§ Exercise instructions
Each line of the data below that includes the string "авточехлы" must be copied.

§ Supplied data
------------------------------

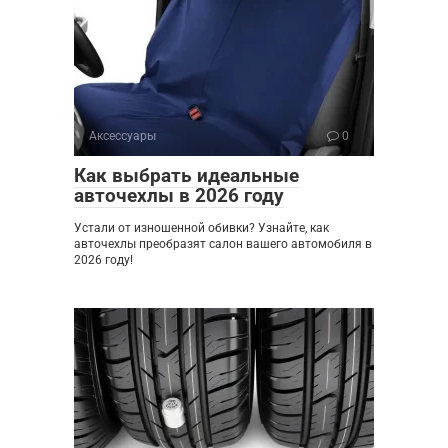
Аксессуары
0
Как выбрать идеальные
авточехлы в 2026 году
Устали от изношенной обивки? Узнайте, как
авточехлы преобразят салон вашего автомобиля в
2026 году!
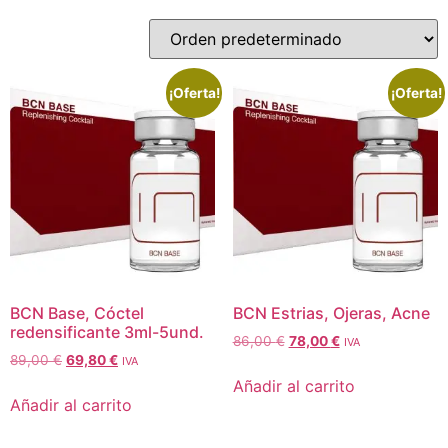
¡Oferta!
¡Oferta!
BCN Base, Cóctel
BCN Estrias, Ojeras, Acne
redensificante 3ml-5und.
86,00
€
78,00
€
IVA
89,00
€
69,80
€
IVA
Añadir al carrito
Añadir al carrito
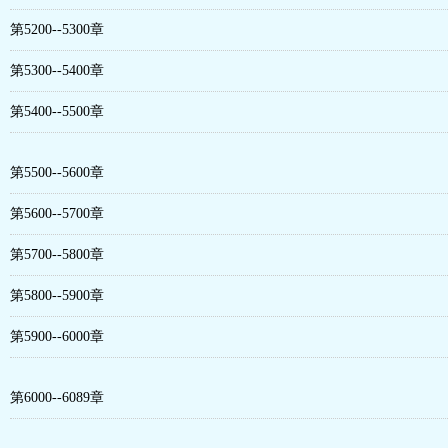
第5200--5300章
第5300--5400章
第5400--5500章
第5500--5600章
第5600--5700章
第5700--5800章
第5800--5900章
第5900--6000章
第6000--6089章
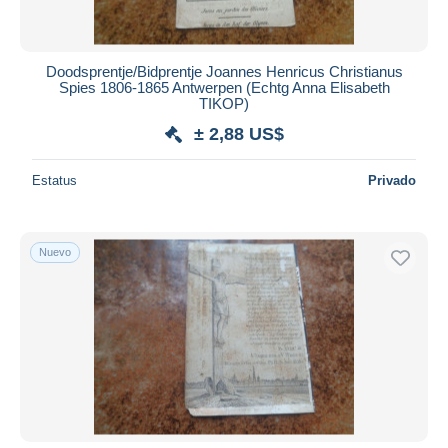
Doodsprentje/Bidprentje Joannes Henricus Christianus
Spies 1806-1865 Antwerpen (Echtg Anna Elisabeth
TIKOP)
± 2,88 US$
Estatus
Privado
Nuevo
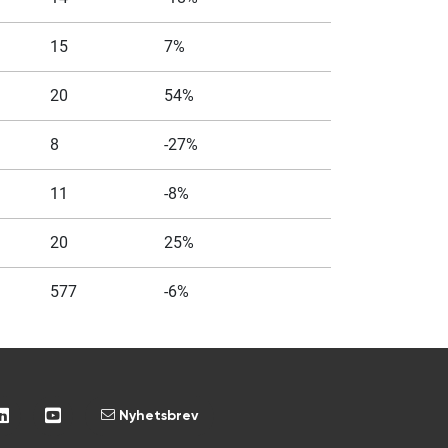
15
7%
20
54%
8
-27%
11
-8%
20
25%
577
-6%
Nyhetsbrev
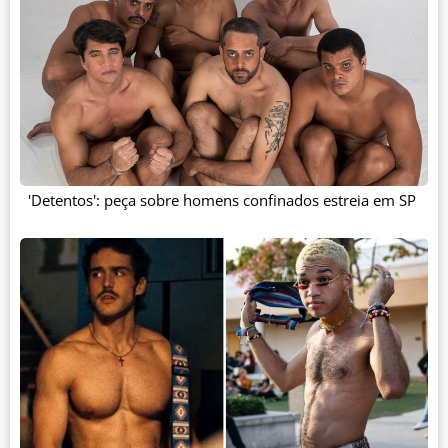
'Detentos': peça sobre homens confinados estreia em SP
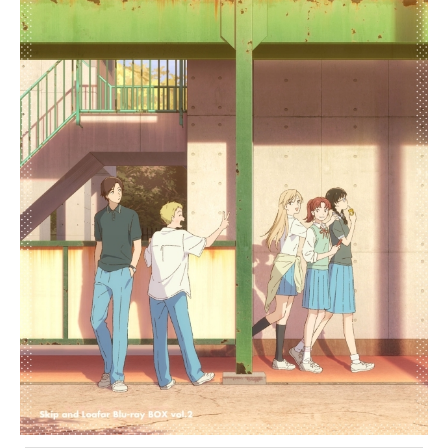
本来なら仲良くなることのない別々
のグループに属していた。園崎は言
う「これは、争いに満ちた世界を平
和に導くための実験なのです。」そ
の言葉とともに数々の試練が彼らに
降りかかる。互いの傷を背負うこと
になった、少年少女たちのひと夏の
物語がここから始まる！作品名キズ
ナイーバー放送形態TVアニメスケジ
ュール2016年4月9日（土）～6月25
日（土）TOKYOMXほか話数全12話
キャスト阿形勝平：梶裕貴園崎法
子：山村響高城千鳥：寺崎裕香天河
一：前野智昭由多次人：島﨑信長牧
穂乃香：佐藤利奈新山仁子：久野美
咲日染芳春：西山宏太朗山田一直：
諏訪部順一漆原睦：園崎未恵スタッ
フ原作：TRIGGER 岡田麿里監督：
小林寛シリーズ構成・脚本：岡田麿
里キャラクター原案：三輪士郎キャ
ラクターデザイン：米山舞美術監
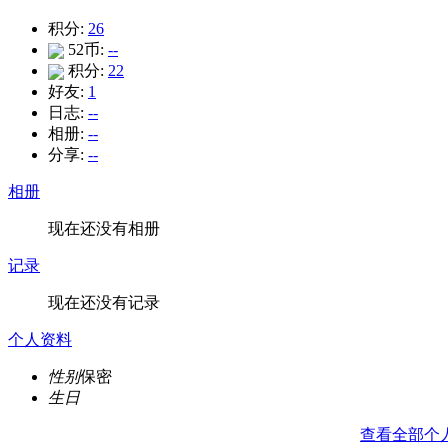
积分:
26
52币:
--
积分:
22
好友:
1
日志:
--
相册:
--
分享:
--
相册
现在还没有相册
记录
现在还没有记录
个人资料
性别
保密
生日
查看全部个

------------------------------

§ Written response
авточехлы в 2026 году
авточехлы преобразят салон вашего автомобиля в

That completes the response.